Given passage:
- - - - - - -

EXHIBIT 99.1
[EXECUTION COPY]
CASH COLLATERAL
AGREEMENT
THIS
CASH COLLATERAL AGREEMENT (this “ Agreement ”)
is made as of February 4, 2005 by and among VERSO
TECHNOLOGIES, INC., a Minnesota corporation (the “
Company ”), the investors signatory hereto (each, an
“ Investor ” and, collectively, the “
Investors ”), and WACHOVIA BANK, NATIONAL ASSOCIATION
(the “ Collateral Agent ”). Capitalized terms
used herein but not defined have the respective meanings set forth
in the Securities Purchase Agreement, dated as of February 4,
2005, between each Investor and the Company (the “
Purchase Agreement ”).
WHEREAS,
on the terms and subject to the conditions set forth in the
Purchase Agreement, each Investor has agreed to purchase from the
Company, severally and not jointly with any other Investor, a 6%
Senior Unsecured Convertible Debenture (collectively, the “
Debentures ”);
WHEREAS,
pursuant to the Purchase Agreement, on the Closing Date each
Investor will deduct from the Purchase Price and deposit into a
cash collateral account (the “ Collateral Account
”) an amount of cash (the “ Collateral Amount
”) equal to the aggregate amount of interest scheduled to
accrue on the Debentures during the period beginning on the Closing
Date and ending on the two (2) year anniversary of the Closing
Date, assuming for such purpose that the aggregate original
principal amount of the Debentures remains outstanding through the
last day of such period (the “ Initial Collateral
Amount ”);
WHEREAS,
the Company and each Investor have requested that the Collateral
Agent (i) hold the Collateral Amount as secured party for the
benefit of the Investors and successor holders of the Debentures
(each, a “ Holder ” and, collectively, the
“ Holders ”) to secure the Company’s
performance of its obligations under the Debentures and
(ii) disburse the Collateral Amount pursuant to the terms of
this Agreement; and
WHEREAS,
the Collateral Agent is willing to hold the Collateral Amount as
secured party for the benefit of the Holders and to disburse the
Collateral Amount pursuant to the terms of this Agreement;
NOW,
THEREFORE, in consideration of the mutual covenants contained
herein and other good and valuable consideration, the receipt and
sufficiency of which are hereby acknowledged, the parties agree as
follows:
ARTICLE I
ESTABLISHMENT OF
COLLATERAL ACCOUNT
1.1 The parties hereby agree to
establish the Collateral Account or, if the Collateral Account has
been established prior to the date hereof, hereby ratify and
approve such action. Each Investor shall, on the Closing Date,
deposit such Investor’s Pro Rata Share of the Initial
Collateral Amount into the Collateral Account by means a wire
transfer made in accordance with the instructions attached as
Exhibit A hereto. The name of each Investor and its Pro
Rata Share are set forth on Schedule A attached hereto.
.

- - - - - - -

Provided data:
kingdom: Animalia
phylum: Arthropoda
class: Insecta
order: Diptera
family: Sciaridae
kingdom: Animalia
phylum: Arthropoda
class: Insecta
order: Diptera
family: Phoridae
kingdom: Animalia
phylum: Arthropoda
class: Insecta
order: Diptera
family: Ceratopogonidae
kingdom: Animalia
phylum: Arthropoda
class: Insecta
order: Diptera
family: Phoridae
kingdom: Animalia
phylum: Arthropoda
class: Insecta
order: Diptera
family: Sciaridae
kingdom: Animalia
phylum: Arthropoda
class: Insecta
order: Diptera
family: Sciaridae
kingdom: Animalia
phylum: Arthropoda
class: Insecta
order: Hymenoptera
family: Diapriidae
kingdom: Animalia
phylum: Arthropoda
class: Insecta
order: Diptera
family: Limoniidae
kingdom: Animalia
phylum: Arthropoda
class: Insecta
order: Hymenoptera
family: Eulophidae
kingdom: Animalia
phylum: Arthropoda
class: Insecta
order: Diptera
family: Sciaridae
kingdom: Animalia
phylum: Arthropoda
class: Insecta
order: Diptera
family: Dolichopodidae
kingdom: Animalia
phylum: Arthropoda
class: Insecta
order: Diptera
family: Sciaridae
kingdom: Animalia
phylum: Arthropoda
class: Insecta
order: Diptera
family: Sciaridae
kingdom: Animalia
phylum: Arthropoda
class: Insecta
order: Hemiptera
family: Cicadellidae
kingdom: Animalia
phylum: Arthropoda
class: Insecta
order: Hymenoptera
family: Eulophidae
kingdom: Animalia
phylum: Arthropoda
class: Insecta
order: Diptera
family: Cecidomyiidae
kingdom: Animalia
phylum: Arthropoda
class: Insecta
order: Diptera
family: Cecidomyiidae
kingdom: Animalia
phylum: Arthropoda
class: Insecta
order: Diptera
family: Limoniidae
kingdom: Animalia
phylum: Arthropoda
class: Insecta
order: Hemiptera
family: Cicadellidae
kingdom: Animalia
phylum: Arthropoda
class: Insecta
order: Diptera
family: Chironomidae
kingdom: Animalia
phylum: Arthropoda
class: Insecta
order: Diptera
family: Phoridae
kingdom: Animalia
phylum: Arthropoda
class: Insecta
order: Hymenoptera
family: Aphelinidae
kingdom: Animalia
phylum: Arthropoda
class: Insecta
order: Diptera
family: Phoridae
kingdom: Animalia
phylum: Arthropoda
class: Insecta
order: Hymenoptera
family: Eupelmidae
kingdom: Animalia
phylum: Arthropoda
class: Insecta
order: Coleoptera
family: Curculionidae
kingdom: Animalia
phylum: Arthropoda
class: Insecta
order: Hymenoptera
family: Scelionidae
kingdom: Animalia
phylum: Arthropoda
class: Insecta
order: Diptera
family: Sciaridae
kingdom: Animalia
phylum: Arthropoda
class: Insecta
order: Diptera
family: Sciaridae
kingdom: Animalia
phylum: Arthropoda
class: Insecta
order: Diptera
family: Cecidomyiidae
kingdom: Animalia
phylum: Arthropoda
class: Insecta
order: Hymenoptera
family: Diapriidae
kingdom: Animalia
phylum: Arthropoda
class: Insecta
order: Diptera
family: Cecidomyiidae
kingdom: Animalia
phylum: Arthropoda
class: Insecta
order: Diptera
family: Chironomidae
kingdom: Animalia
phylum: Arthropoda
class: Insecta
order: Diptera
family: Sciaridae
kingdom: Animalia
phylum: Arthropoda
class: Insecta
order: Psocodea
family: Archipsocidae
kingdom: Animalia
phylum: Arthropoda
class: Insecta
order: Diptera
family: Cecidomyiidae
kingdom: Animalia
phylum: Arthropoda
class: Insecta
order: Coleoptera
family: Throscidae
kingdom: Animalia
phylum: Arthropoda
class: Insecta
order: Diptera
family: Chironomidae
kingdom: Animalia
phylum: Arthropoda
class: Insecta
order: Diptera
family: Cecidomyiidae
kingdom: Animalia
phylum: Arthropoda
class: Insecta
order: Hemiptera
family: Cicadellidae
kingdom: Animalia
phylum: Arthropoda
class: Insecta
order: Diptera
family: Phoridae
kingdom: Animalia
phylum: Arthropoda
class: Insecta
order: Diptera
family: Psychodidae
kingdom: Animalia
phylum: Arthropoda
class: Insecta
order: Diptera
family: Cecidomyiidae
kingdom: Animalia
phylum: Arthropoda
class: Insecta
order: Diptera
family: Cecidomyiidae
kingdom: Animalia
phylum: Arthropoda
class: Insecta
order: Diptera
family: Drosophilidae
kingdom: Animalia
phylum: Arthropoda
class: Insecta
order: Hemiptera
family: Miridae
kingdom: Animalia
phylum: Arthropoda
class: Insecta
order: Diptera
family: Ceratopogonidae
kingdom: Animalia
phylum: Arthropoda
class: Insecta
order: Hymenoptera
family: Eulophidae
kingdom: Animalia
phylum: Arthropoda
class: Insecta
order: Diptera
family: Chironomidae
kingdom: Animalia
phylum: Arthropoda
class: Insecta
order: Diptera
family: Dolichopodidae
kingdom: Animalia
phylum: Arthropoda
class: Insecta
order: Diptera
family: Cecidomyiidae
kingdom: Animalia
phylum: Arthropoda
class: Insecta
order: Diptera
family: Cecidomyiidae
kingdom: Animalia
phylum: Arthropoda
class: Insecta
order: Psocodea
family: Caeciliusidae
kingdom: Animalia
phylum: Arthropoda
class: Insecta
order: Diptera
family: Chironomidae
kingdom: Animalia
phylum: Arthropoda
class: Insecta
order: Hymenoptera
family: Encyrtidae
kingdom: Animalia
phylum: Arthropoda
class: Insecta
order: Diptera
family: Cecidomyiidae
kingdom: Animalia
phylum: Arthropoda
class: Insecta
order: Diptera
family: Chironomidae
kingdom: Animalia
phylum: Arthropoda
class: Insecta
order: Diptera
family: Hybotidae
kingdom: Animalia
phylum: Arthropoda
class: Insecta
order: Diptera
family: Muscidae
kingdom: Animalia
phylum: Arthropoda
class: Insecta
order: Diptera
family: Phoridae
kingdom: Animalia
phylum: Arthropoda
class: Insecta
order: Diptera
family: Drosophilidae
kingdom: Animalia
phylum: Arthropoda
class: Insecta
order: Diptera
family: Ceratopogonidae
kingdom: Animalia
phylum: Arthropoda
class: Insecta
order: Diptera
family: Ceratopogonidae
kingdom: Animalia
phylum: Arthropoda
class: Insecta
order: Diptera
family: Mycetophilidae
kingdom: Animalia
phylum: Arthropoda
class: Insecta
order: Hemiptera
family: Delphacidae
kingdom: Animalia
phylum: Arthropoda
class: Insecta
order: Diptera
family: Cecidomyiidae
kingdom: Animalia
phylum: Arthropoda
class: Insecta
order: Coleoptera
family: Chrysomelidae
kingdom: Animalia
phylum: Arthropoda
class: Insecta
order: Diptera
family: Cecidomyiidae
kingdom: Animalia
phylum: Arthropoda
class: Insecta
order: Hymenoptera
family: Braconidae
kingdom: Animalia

- - - - - - -

Direction 1: In the cash collateral agreement, which bank acts as the Collateral Agent?
Direction 2: Carry the cash collateral agreement forward from the point where it stops.
This material has no connection to the cash collateral agreement.

Written reply 1: Wachovia Bank, National Association.

Written reply 2:
1.2 The Company and each Investor
hereby directs the Collateral Agent to invest and reinvest the
Collateral Amount in Evergreen US Government Money Market Fund #636
( the “ Initial Investment ”). The
Company and each Investor acknowledge receipt of a prospectus
and/or disclosure materials associated with the Initial Investment,
either through means of hardcopy or via access to the website
associated with the Initial Investment. Each party acknowledges
that it has reviewed the Initial Investment and agrees that it
constitutes an appropriate investment of the Collateral Amount. The
Company and each Holder may change the investment in which amounts
contained in the Collateral Account are invested (subject to
applicable minimum investment requirements) by furnishing written
joint instructions to the Collateral Agent; provided,
however, that no such reinvestment may be made except in:
a. direct obligations of the United
States of America or obligations the principal of and the interest
on which are unconditionally guaranteed by the United States of
America;
b. certificates of deposit issued by
any bank, bank and trust company, or national banking association
(including the Collateral Agent and its affiliates), and insured by
the Federal Deposit Insurance Corporation or a similar governmental
agency;
c. repurchase agreements with any
bank, trust company, or national banking association (including the
Collateral Agent and its affiliates); or
d. any institutional money market
fund offered by the Collateral Agent, including any institutional
money market fund managed by the Collateral Agent or any of its
affiliates.
If the Collateral Agent has not
received written joint instructions from the Company and each
Holder at the time that an investment decision must be made with
respect to amounts contained in the Collateral Account, the
Collateral Agent shall invest such amount, or such portion thereof
as to which no written direction has been received, in investments
described in clause (d) above. Each of the foregoing
investments shall be made in the name of the Collateral Agent. No
investment shall be made in any instrument or security that has a
maturity of greater than six (6) months. Notwithstanding
anything to the contrary contained herein, the Collateral Agent
may, without notice to the Company or any Holder, sell or liquidate
any of the foregoing investments at any time if the proceeds
thereof are required for any disbursement of amounts contained in
the Collateral Account that is permitted or required hereunder. All
investment earnings shall become part of the Collateral Amount and
investment losses shall be charged against the Collateral Amount.
The Collateral Agent shall not be liable or responsible for loss in
the value of any investment made pursuant to this Agreement, or for
any loss, cost or penalty resulting from any sale or liquidation of
the Collateral Amount. With respect to any Collateral Amount
received by the Collateral Agent after ten o’clock, a.m.,
Boston, Massachusetts, time, the Collateral Agent shall not be
required to invest such funds or to effect any investment
instruction until the next Business Day.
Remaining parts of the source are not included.